Steve Salerno said...

Actually, Cal, I didn't intend that line to mean that I knew for a fact that "Legal" was the family name; I meant it more in the "even if it is" sense. The "family name" line is what I was told by a waitress there once--I've been there a number of times--but she was kind of a ditz who later got the orders all wrong, so I don't know if I should rely on her answer. In fact...

...as I write this I'm also doing a little background research, and I find this:

"Since 1950 when George Berkowitz opened his fish market next to his father's grocery store in Inman Square in Cambridge, MA, the 'Legal' name has been synonymous with quality and freshness. This humble seafood market was named after his father Harry’s 'Legal Cash Market' where customers were given 'Legal Stamps' (forerunners of S&H green stamps) with their purchases..."

I still don't know if that fully explains how they came up with the "Legal" name in the first place, but at least, as the late Paul Harvey might have put it, "Now we know part of the rest of the story."

Steven Sashen said...

I think the "So, No to $100k? How 'bout $50k?" technique is great. My dad negotiated that way.

Once, in a lawsuit, the other party (who admitted they were responsible), said, "What would you settle for?" My father said, "7,000."

They replied, "$1,000." To which my dad said, "$8,000."

"WHAT! You can't go UP!"

"Okay, $9,000."

"But you said, $7,000"

"Now it's $10,000."

"Wait, wait. How 'bout $8,000?!" they practically begged.

They settled at $8860.

Steve Salerno said...

Steven: I like your father's style.

Of course, that assumes you have two parties with equal interest in reaching accord. Somehow I don't think that approach would work with, say, today's GM:

"Car buyers! Take home the new GMC Eco-buster All-Wheel-Drive this week for $34,000...or else we'll charge you $44,000 next time!"

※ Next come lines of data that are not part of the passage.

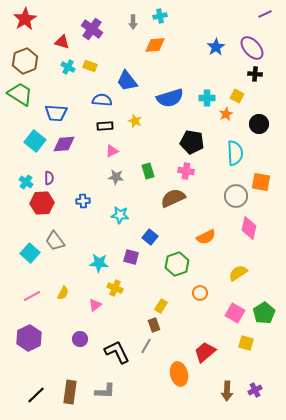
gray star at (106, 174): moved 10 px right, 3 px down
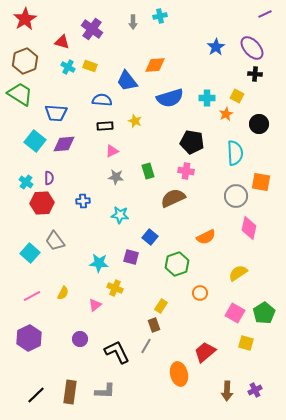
orange diamond at (155, 45): moved 20 px down
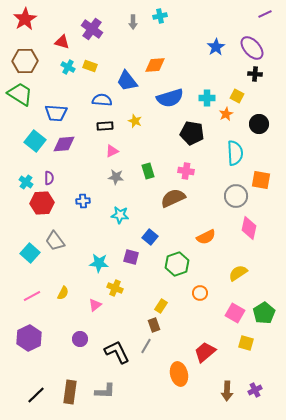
brown hexagon at (25, 61): rotated 20 degrees clockwise
black pentagon at (192, 142): moved 9 px up
orange square at (261, 182): moved 2 px up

To which the prospective buyer replies, "Uh, I wouldn't buy that piece of s**t for $14,000," and he gets in his Toyota RAV4 and drives away.

Steven Sashen said...

True. You need the right context for my dad's technique.

Though I have heard him at a car dealership having this conversation:

Dealer: How much do you want to pay for this car?

Dad: $1

Dealer: I'm serious.

Dad: Me, too... I *want* to pay $1. If you keep asking me stupid negotiating questions, I'm leaving.

Dealer: Okay... so, seriously, what do you want to pay?

Dad: *walks out*

Steve Salerno said...

Steven: But the funny part is, I think a lot of dealers would take that offer. Seriously. Have you seen the ads they're running? "Buy a new Buick and we'll throw in a Cadillac and a set of Go-Karts for the kids! Plus, you get a $10,000 rebate! [Note: This will come directly from Washington as part of the TARP legislation.] And if you should lose your job, we'll not only make your car payments for three months but send Jessica Simpson over to lift your spirits for a while..."

Anonymous said...

Best Life is gone? I liked that mag. Men's Vogue is gone too. I wonder if GQ and Esquire are far behind.